======== Provided text

The high end is a little different, with each company offering its own benefits; AMD has Eyefinity, and nVidia has CUDA and (right now) better 3D support. Both are fast enough for most people, and power isn't really an issue. I'm running a single GTX560Ti now, and at 1920x1080, don't believe I'll have any excuse to upgrade any time soon.
So, if development has slowed, it could be because there's little demand. Until 2560x1536 or similar displays become common (fat chance, given their price plus global economic conditions), I don't foresee a change at the high end. HardOCP was even calling the HD7970 overkill; how many will be sold?
If nVidia wants to sell more GPUs, they need to 1) make something to compete on power as well as performance at the low end (they do neither right now), and 2) make PhysX play nice if there's an AMD card in the system. Demand for PhysX is not great, but there are lots of gamers with AMD GPUs who wouldn't hesitate to drop in a $60-$80 nVidia card to add PhysX, just to have it.
 

Jonathanese

Distinguished
Jun 7, 2010
273
0
18,790
"Demand for PhysX is not great, but there are lots of gamers with AMD GPUs who wouldn't hesitate to drop in a $60-$80 nVidia card to add PhysX, just to have it."

Yes exactly. I feel like if Nvidia works on their CUDA implementation in games, they have a multiple audiences for their low-end segment: both mainstream AND high-end consumers.

I myself am running my 9800GTX+ alongside a 8400GT (I'm trying to get an 8600 going).

There is a major advantage in games that support PhysX and CUDA that I find in these areas:
-Use your old cards if they support CUDA, it prevents this from being an extra expense.
-PhysX in many cames can use an excess for 256MB of overhead. Getting a cheap 512MB-1GB card diverts that much memory away from your primary GPU or CPU.
-Older cards may be fairly weak in fluid physics or ultra-high-level physics. But nearly no games utilize all of that, making low-end cards perfect for the above advantages.

For instance, I play Unreal Tournament 3 at max settings 2048x1152 while rarely ever dipping FPS below my monitor's 60Hz Refresh.

Once my dad gave me an old 8400 he found at a yard sale for 10 bucks, I'm now able to add 4xAA with little or no performance hit. Because the physX overhead isn't taking from my 9800gtx's frame buffer, making it available for higher-resolution or anti-aliasing.


As for your earlier comments. Yes, it certainly seems the graphics industry has caught up or surpasses the needs of the artists at the present time. We need new game-changing tech like pixel shaders, deferred rendering, dynamic lighting with multiple shadows, and (more recently) Applicable Tessellation. Those seemed like major game changers and features that required some decent upgrades. Now we're seeing more skillful use of the same technologies, so a new card with new architecture isn't really required.

================

→ Exercises to complete
a) Translate this sentence from the graphics card discussion into Spanish: "Both are fast enough for most people, and power isn't really an issue."
b) In the graphics card discussion, what did the poster's dad find at a yard sale, and what did it cost?
c) Carry on the graphics card discussion from its last sentence.
The dataset entries play no part in this.

======== Recorded data

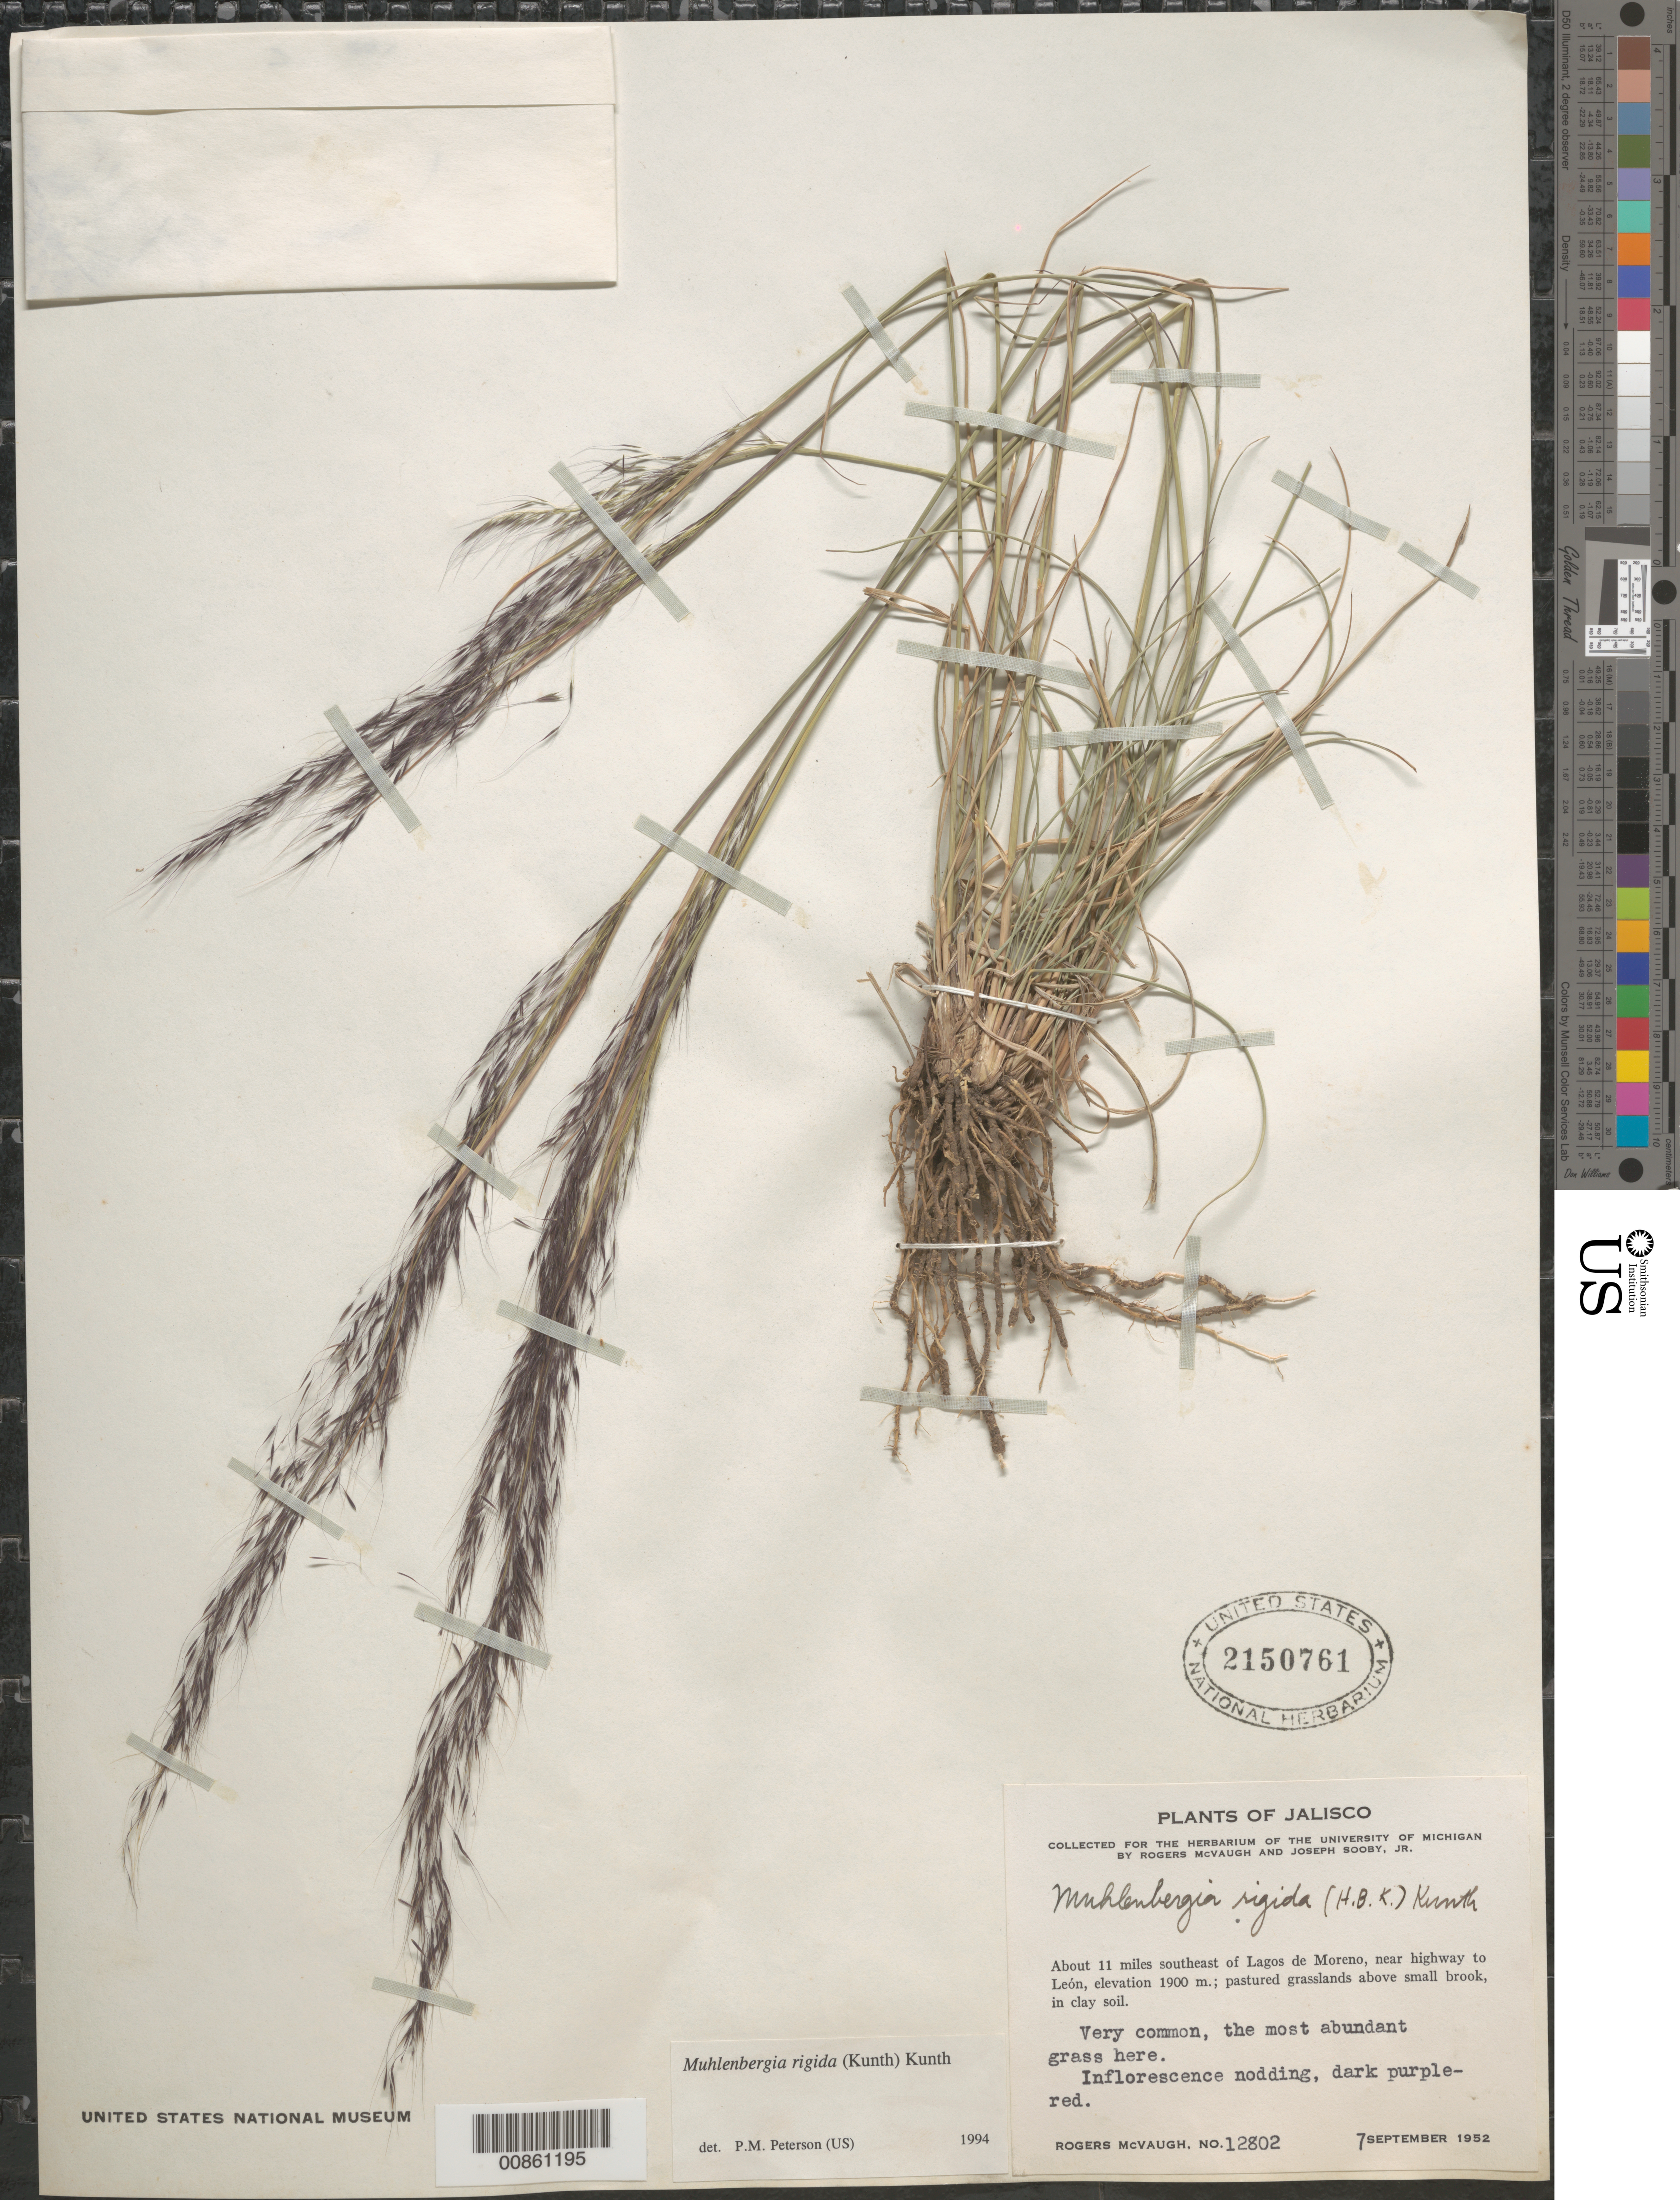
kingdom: Plantae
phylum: Tracheophyta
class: Liliopsida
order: Poales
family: Poaceae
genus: Muhlenbergia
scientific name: Muhlenbergia rigida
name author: (Kunth) Kunth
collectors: R. McVaugh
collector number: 12802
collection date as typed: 07 Sep 1952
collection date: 1952-09-07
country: Mexico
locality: About 11 mi SE of Lagos de Moreno, near Hwy to Leon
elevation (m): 1900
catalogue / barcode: US 2150761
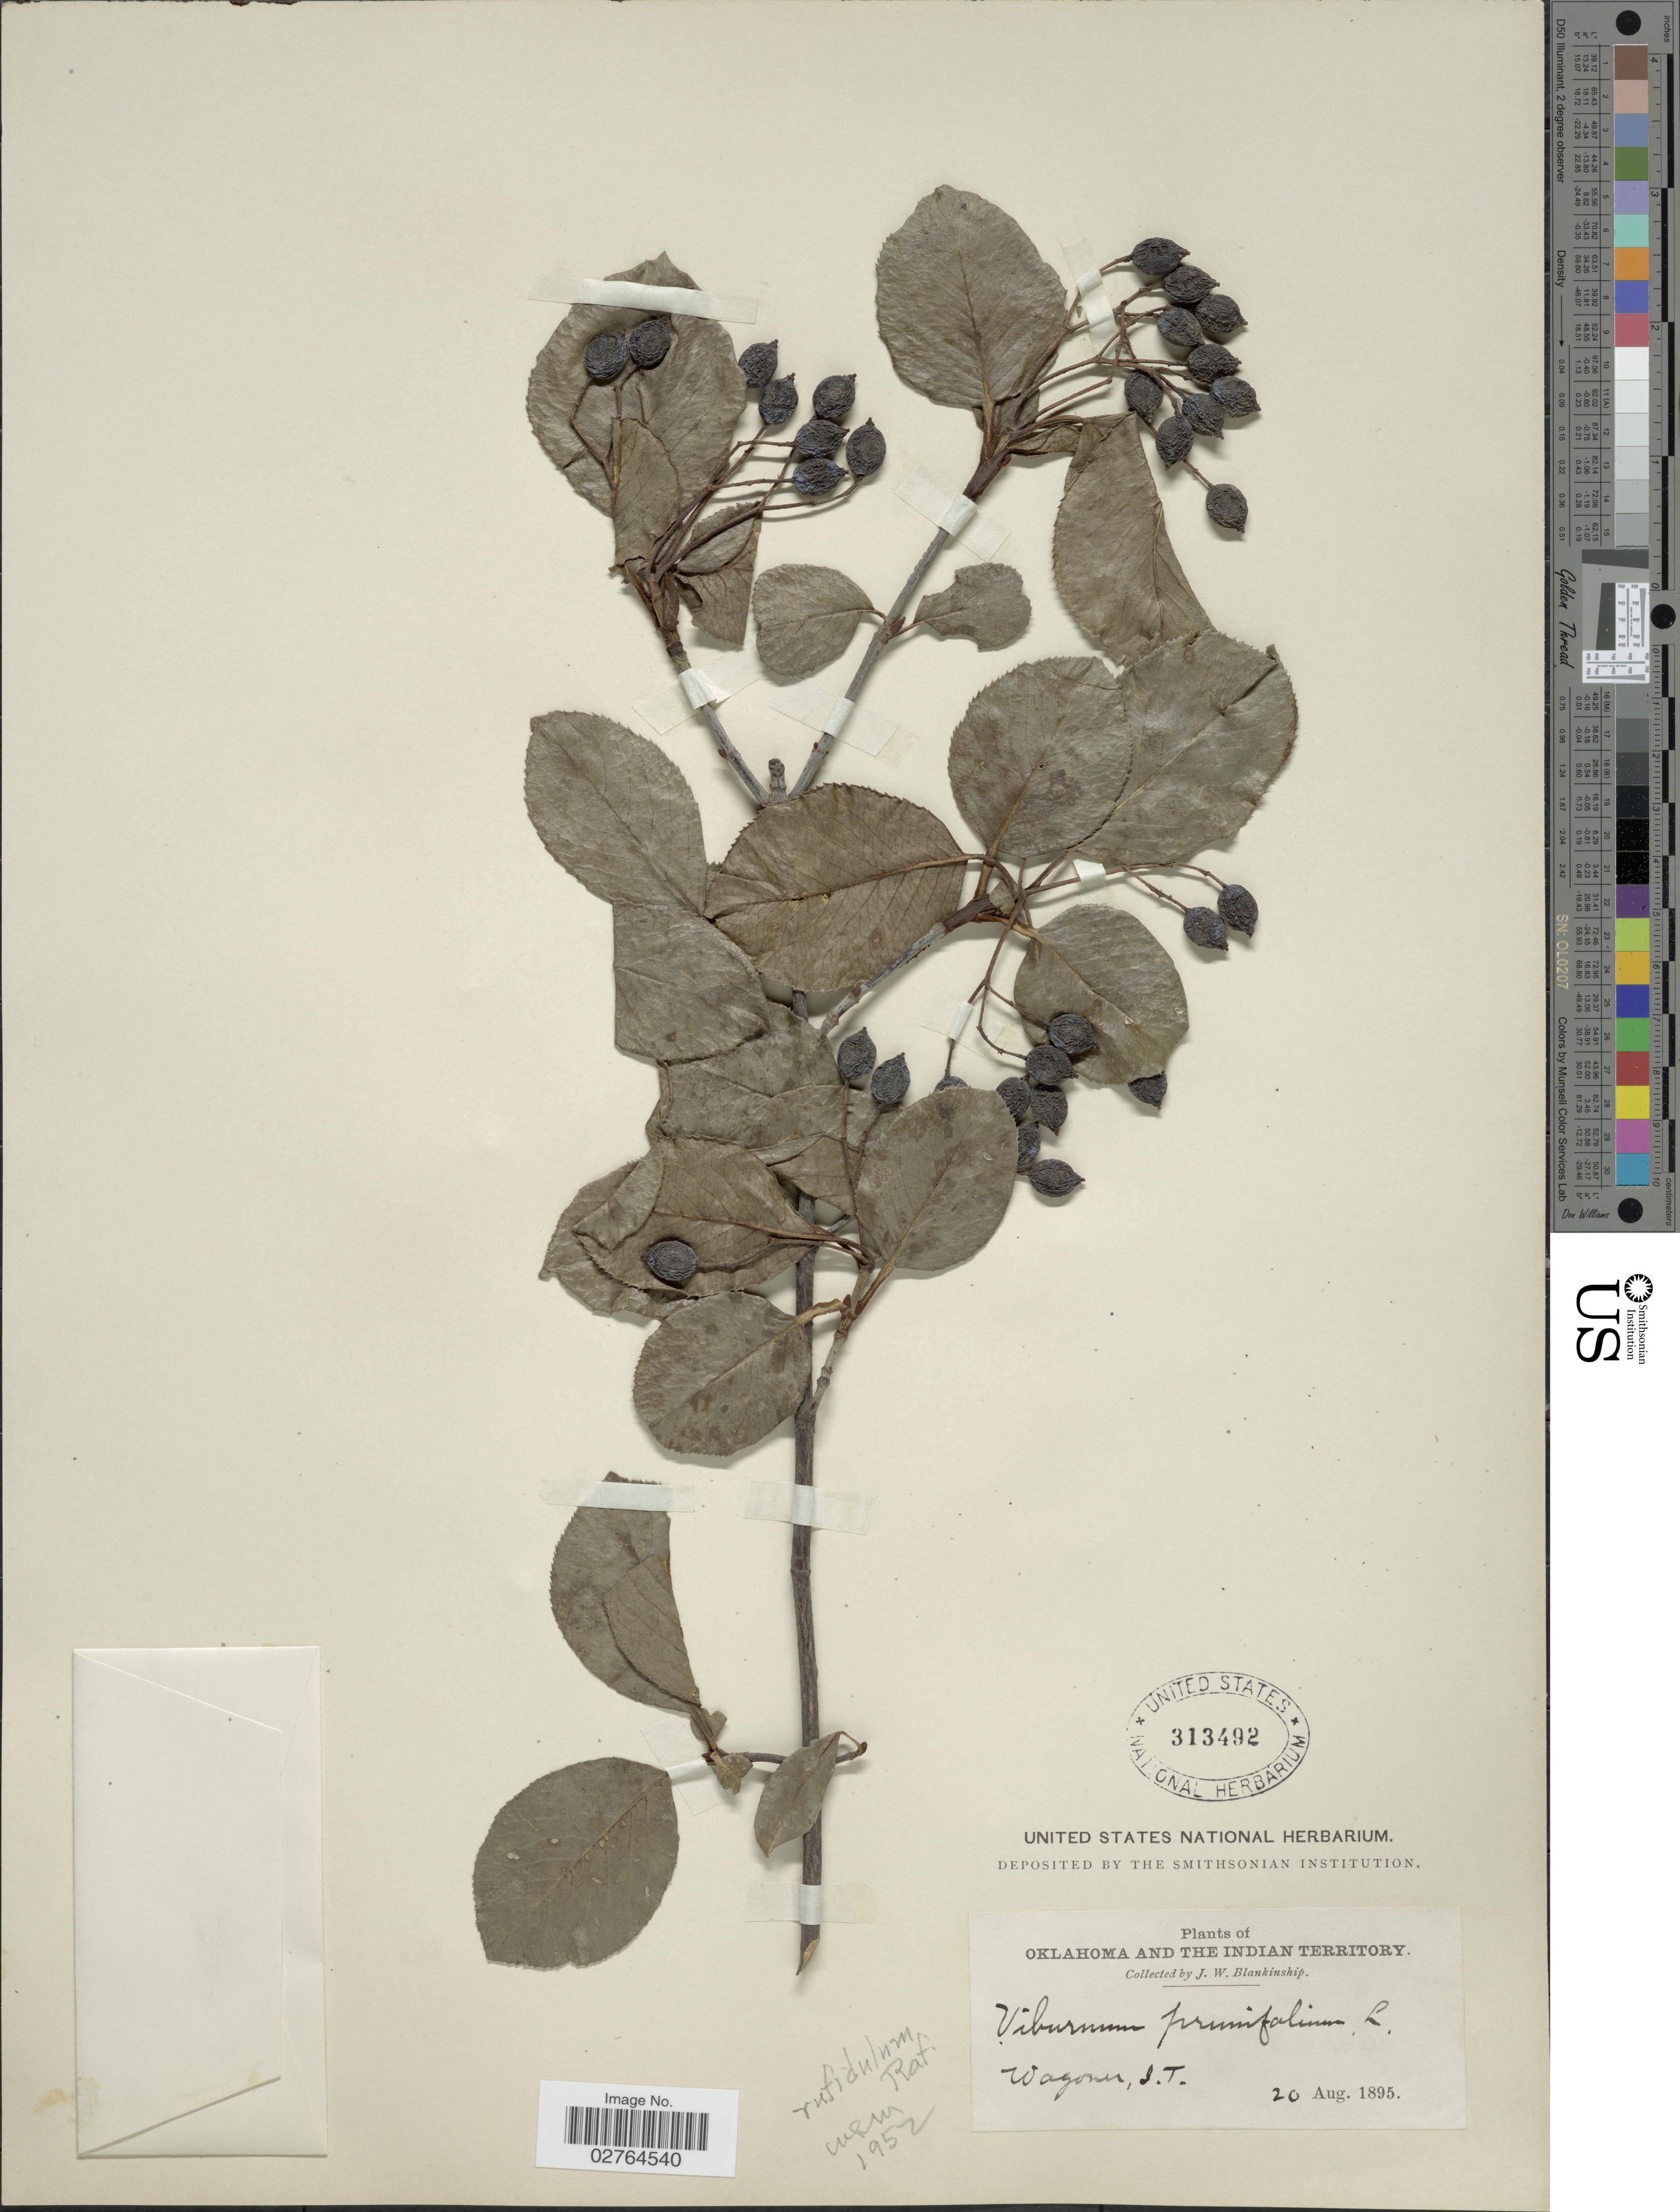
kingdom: Plantae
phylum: Tracheophyta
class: Magnoliopsida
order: Dipsacales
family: Viburnaceae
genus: Viburnum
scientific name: Viburnum rufidulum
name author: Raf.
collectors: J. W. Blankinship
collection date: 1895-08-20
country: United States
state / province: Oklahoma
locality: Wagoner, I.T.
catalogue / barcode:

================

→ Final results
a) Ambas son lo bastante rápidas para la mayoría de la gente, y el consumo de energía no es realmente un problema.

b) An old 8400, which cost 10 bucks.

c)
Time to wait it out for Unreal 4 and CryEngine 4. See if those guys can whip out something worth upgrading for.
 
What fraction of a percent of gamers play at 5760x1080 though? Some surely do (and it looks like you're one of them), but the volume at the extreme high end is just too small. Casual games and console ports, two huge segments, need low-end GPUs. In fact, as rapidly-growing as the casual gaming market is, AMD's focus on their APUs is going to look brilliant in a couple years, even if they never again challenge Intel at the high end of the CPU market. It also doesn't matter to a lot of people now, but when energy costs rise (five or ten times), people aren't going to want 200W GPUs in their PCs, or in their kids' PCs.
 

Jonathanese

Distinguished
Jun 7, 2010
273
0
18,790
While this may not necessarily affect GPUs, let's not forget those new FFT algorithms MIT has been developing. Software is starting to get so freaking efficient, you can practically get an upgrade by just sticking with what you've got.

I've got a core i5 3570K coming in from Cali. But until it comes in, I'm running a celeron that's abotu 50% weaker than my previous e8400, and my desktop experience has hardly changed with all but bits of FL studio and encoding.

In the same way, as graphics algorithms become more efficient, it's becoming harder for artists to develop works that fill that kind of power. And with showcases like Crysis, we see that we're getting closer to hitting a visual end-game. That is, realism is becoming less about processing power, and more about the eye of the artist and engineer. With Crysis, we saw that DX9 was already capable of incredible realism, and all they really had to do was give it the right information, instead of just MORE information.

So now, I think we're going to start seeing graphics cards level off in terms of raw framerate-based performance, and more towards incorporating new algorithms like those we're seeing in unreal engine 4.